● Data section:
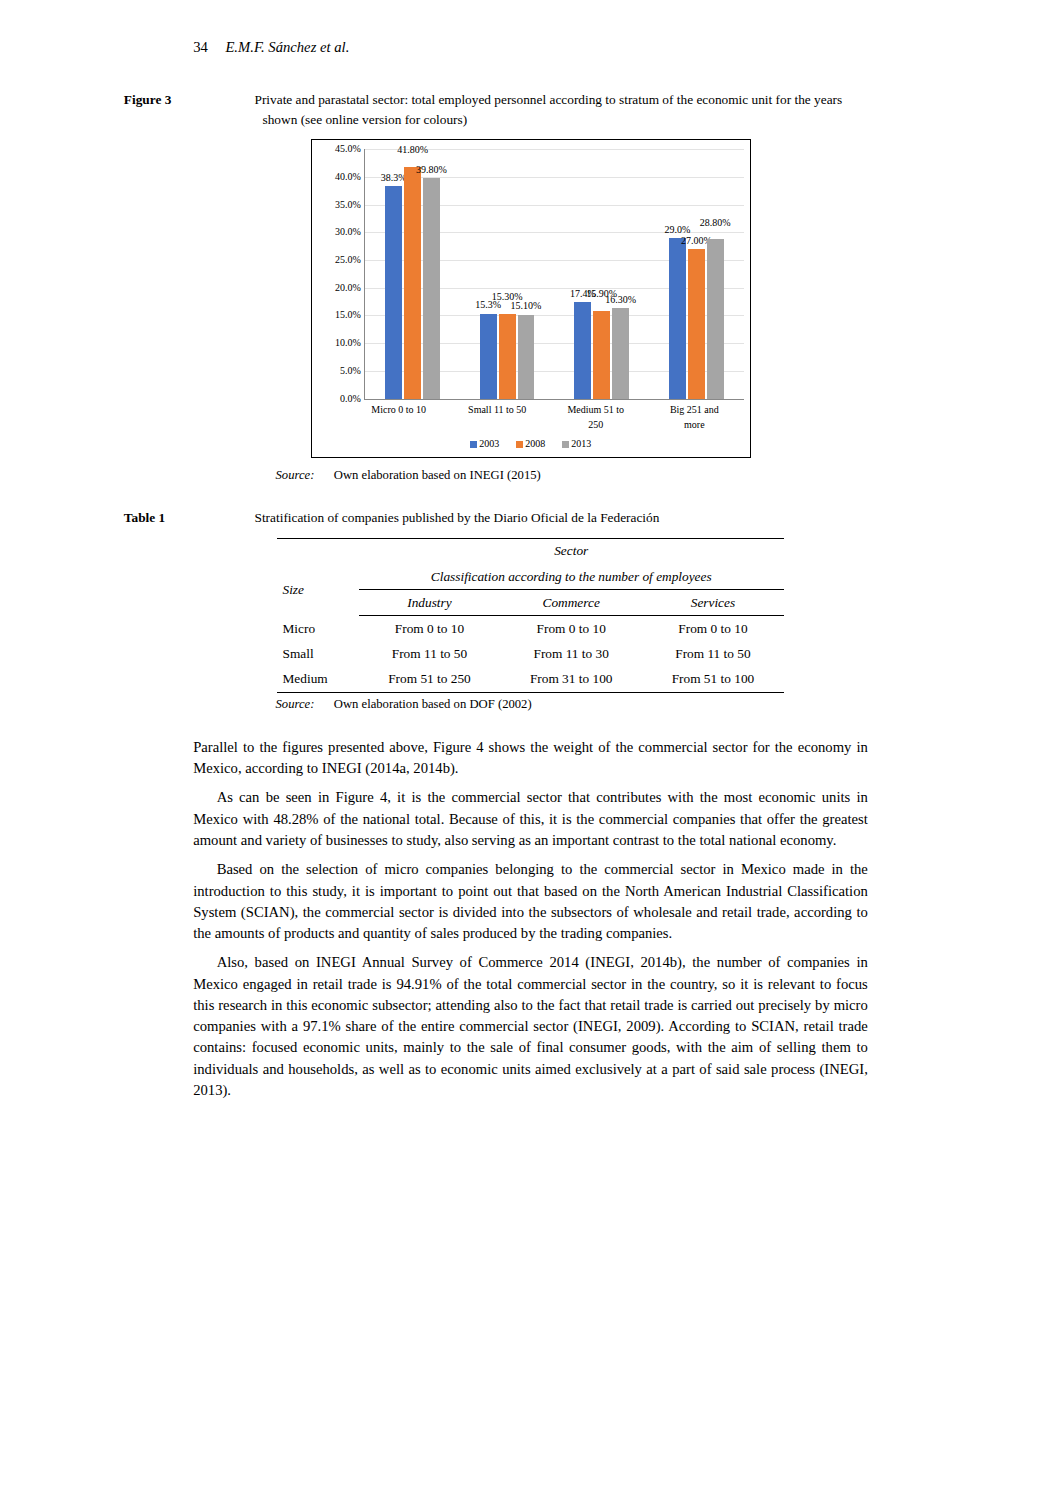34 E.M.F. Sánchez et al.
Figure 3 Private and parastatal sector: total employed personnel according to stratum of the economic unit for the years shown (see online version for colours)
45.0% 40.0% 35.0% 30.0% 25.0% 20.0% 15.0% 10.0% 5.0% 0.0%
38.3%
41.80%
39.80%
15.3%
15.30%
15.10%
17.4%
15.90%
16.30%
29.0%
27.00%
28.80%
Micro 0 to 10 Small 11 to 50 Medium 51 to 250 Big 251 and more
2003 2008 2013
Source: Own elaboration based on INEGI (2015)
Table 1 Stratification of companies published by the Diario Oficial de la Federación
| | Sector |
| Size | Classification according to the number of employees |
| Industry | Commerce | Services |
| Micro | From 0 to 10 | From 0 to 10 | From 0 to 10 |
| Small | From 11 to 50 | From 11 to 30 | From 11 to 50 |
| Medium | From 51 to 250 | From 31 to 100 | From 51 to 100 |
Source: Own elaboration based on DOF (2002)
Parallel to the figures presented above, Figure 4 shows the weight of the commercial sector for the economy in Mexico, according to INEGI (2014a, 2014b).
As can be seen in Figure 4, it is the commercial sector that contributes with the most economic units in Mexico with 48.28% of the national total. Because of this, it is the commercial companies that offer the greatest amount and variety of businesses to study, also serving as an important contrast to the total national economy.
Based on the selection of micro companies belonging to the commercial sector in Mexico made in the introduction to this study, it is important to point out that based on the North American Industrial Classification System (SCIAN), the commercial sector is divided into the subsectors of wholesale and retail trade, according to the amounts of products and quantity of sales produced by the trading companies.
Also, based on INEGI Annual Survey of Commerce 2014 (INEGI, 2014b), the number of companies in Mexico engaged in retail trade is 94.91% of the total commercial sector in the country, so it is relevant to focus this research in this economic subsector; attending also to the fact that retail trade is carried out precisely by micro companies with a 97.1% share of the entire commercial sector (INEGI, 2009). According to SCIAN, retail trade contains: focused economic units, mainly to the sale of final consumer goods, with the aim of selling them to individuals and households, as well as to economic units aimed exclusively at a part of said sale process (INEGI, 2013).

● Requirement:
Look over the listing and return each line that holds "Medium".

● Task result:
Micro 0 to 10 Small 11 to 50 Medium 51 to 250 Big 251 and more
| Medium | From 51 to 250 | From 31 to 100 | From 51 to 100 |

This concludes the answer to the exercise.